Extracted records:

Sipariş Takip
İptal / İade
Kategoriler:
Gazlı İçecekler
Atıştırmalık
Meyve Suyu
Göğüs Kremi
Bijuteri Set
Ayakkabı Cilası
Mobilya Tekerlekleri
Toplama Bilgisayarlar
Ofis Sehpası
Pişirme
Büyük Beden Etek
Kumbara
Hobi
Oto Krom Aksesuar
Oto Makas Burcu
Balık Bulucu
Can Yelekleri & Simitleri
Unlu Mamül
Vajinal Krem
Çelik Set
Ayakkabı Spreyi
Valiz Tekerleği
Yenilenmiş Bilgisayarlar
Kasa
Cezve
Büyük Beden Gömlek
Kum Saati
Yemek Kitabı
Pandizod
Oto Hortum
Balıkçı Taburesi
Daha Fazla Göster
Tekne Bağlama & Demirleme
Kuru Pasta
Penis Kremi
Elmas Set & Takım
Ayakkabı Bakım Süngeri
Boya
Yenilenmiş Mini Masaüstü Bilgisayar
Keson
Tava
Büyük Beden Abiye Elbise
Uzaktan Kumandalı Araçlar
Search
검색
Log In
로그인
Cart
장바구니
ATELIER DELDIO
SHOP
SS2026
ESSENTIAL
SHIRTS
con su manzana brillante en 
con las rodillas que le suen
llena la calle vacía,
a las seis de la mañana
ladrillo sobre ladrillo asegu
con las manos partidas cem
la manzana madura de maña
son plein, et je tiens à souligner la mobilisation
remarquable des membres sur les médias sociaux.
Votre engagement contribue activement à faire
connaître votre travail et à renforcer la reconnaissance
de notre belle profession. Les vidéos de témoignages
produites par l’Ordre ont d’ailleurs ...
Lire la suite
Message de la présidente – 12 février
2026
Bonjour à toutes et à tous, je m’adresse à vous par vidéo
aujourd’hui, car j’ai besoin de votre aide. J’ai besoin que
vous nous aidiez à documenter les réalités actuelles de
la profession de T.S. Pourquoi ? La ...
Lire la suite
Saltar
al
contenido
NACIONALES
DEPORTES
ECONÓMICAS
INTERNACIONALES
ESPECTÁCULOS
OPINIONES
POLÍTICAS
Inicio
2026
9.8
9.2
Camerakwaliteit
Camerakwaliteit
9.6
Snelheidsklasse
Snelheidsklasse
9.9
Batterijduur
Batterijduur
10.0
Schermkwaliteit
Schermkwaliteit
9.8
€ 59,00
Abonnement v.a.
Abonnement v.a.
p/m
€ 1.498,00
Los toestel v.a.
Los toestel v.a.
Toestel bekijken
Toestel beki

DIRECTIONS
Starting at the first line of the listing and stopping after the line that contains "Votre engagement contribue activement à faire", write those lines out again with "SHIRTS" replaced by "JACKETS". Leave everything else unchanged.

FINAL ANSWER
Sipariş Takip
İptal / İade
Kategoriler:
Gazlı İçecekler
Atıştırmalık
Meyve Suyu
Göğüs Kremi
Bijuteri Set
Ayakkabı Cilası
Mobilya Tekerlekleri
Toplama Bilgisayarlar
Ofis Sehpası
Pişirme
Büyük Beden Etek
Kumbara
Hobi
Oto Krom Aksesuar
Oto Makas Burcu
Balık Bulucu
Can Yelekleri & Simitleri
Unlu Mamül
Vajinal Krem
Çelik Set
Ayakkabı Spreyi
Valiz Tekerleği
Yenilenmiş Bilgisayarlar
Kasa
Cezve
Büyük Beden Gömlek
Kum Saati
Yemek Kitabı
Pandizod
Oto Hortum
Balıkçı Taburesi
Daha Fazla Göster
Tekne Bağlama & Demirleme
Kuru Pasta
Penis Kremi
Elmas Set & Takım
Ayakkabı Bakım Süngeri
Boya
Yenilenmiş Mini Masaüstü Bilgisayar
Keson
Tava
Büyük Beden Abiye Elbise
Uzaktan Kumandalı Araçlar
Search
검색
Log In
로그인
Cart
장바구니
ATELIER DELDIO
SHOP
SS2026
ESSENTIAL
JACKETS
con su manzana brillante en 
con las rodillas que le suen
llena la calle vacía,
a las seis de la mañana
ladrillo sobre ladrillo asegu
con las manos partidas cem
la manzana madura de maña
son plein, et je tiens à souligner la mobilisation
remarquable des membres sur les médias sociaux.
Votre engagement contribue activement à faire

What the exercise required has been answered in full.